PROVIDED TEXT >>
········
This got me thinking. Librarians are pretty much guardians of knowledge, and in an area where people are kept deliberately ignorant for whatever reason, they can be the driving force to change the community by exposing everyone to "forbidden" knowledge. They make sure controversial books stay on the shelves, to never cater to one political faction over the other, to plant seeds of inquiry in young minds and give them the tools to discover the truth for themselves. There was even an article in the paper the other day that said that homeless people are congregating in the big library downtown to protect themselves from the cold, so the librarians are working to provide them with food, healthcare, and other living essentials.

Okay, Enough exhalations.

My WIP is set in a world besieged by a Totalitarian Theocracy. Like most Totalitarian dystopias, the government has strict control over what media the people are allowed to consume. You can't turn off your state-mandated radio, you can only legally purchase newspapers from the government's propaganda department, and even otherwise innocent entertainment sources have pro-government messages ham-fistedly shoved into them. So, providing alternative media and accurate news is a big deal for the resistance.

I need information about how to construct and maintain an "illegal" library. How do the books circulate? How do the "librarians" know which potential patrons could rat them out? Where do you even hide an illegal printing press? How can the librarians offer their services in a world where most of the population is illiterate?


----------



## Ralph Rotten (Jan 9, 2018)

This is a good question for spies & stoners: people who are used to living in secrecy on a daily basis.

So how do stoners find other stoners & dealers?  Answer: They are vetted first by other users.  How do you know that other guy is really a stoner and not a narc? You get stoned with 'em (reeealll stoned), usually multiple times.  No one introduces a noob to their dealer until they have been fully vetted, and the dealer says it's okay.  In most cases dealers prefer to sell to as few people as possible. 

How do you know that other guy is a stoner? There is a fair amount of stoner jargon, terms not used by anyone BUT stoners, so hearing one of these terms would be a tip-off.  Stoners may smell like burnt weed, or carry eyedrops.  Also, stoners will react differently to some phrases than civilians would.  Up until recently, most people had no idea what 420 was all about.

How do stoners and spies communicate without being caught? They have a lingo of their own, and usually their local network even has some unique terms.  
Example: "Hey man, you seen Lenny lately?  I got that money I owe him"
Translation: I need to buy some weed if you know anyone holding right now.
Example 2: "Time to make the donuts!" 
Translation2: Let's go get stoned right now.

So for your story, not only would you have librarians who preserve these banned books, but they would each have large networks that they feed.  For security purposes they would only come into contact with a small percentage of the people they serve.  In most cases, people would acquire their books via an affiliate, or fellow stoner.  It's actually very practical for one person to make a massive dope run for their friends (it's called a dope ring, and the guy in the middle smokes for free (or greatly discounted rate) because he takes all the risk of setting it all up.)
········
GIVEN DATA >>
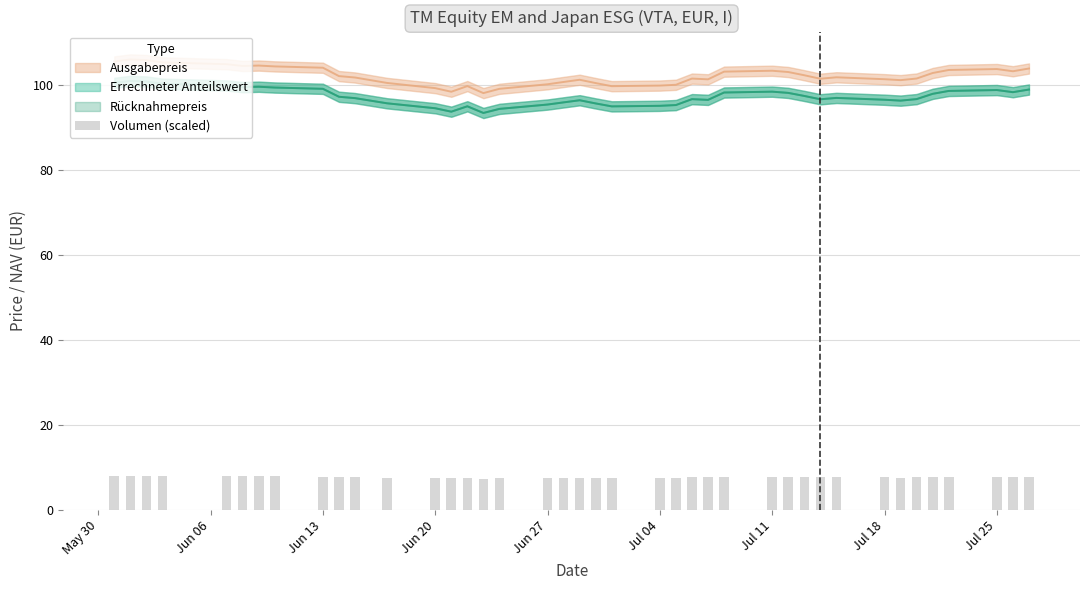

Does the chart contain stacked bars?

No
········
THINGS TO DO >>
A - In the thread, why does the person in the middle of a dope ring smoke for free or at a greatly discounted rate? Answer in one to three sentences.
B - On what date was Ralph Rotten's reply in the thread posted?
C - List every sign the thread gives that someone might be a stoner.

ANSWERS GIVEN >>
A - He smokes for free or at a greatly discounted rate because he takes all the risk of setting up the dope run for his friends.

B - Jan 9, 2018

C -
- Using stoner jargon, terms used by no one but stoners
- Smelling like burnt weed
- Carrying eyedrops
- Reacting differently to some phrases than civilians would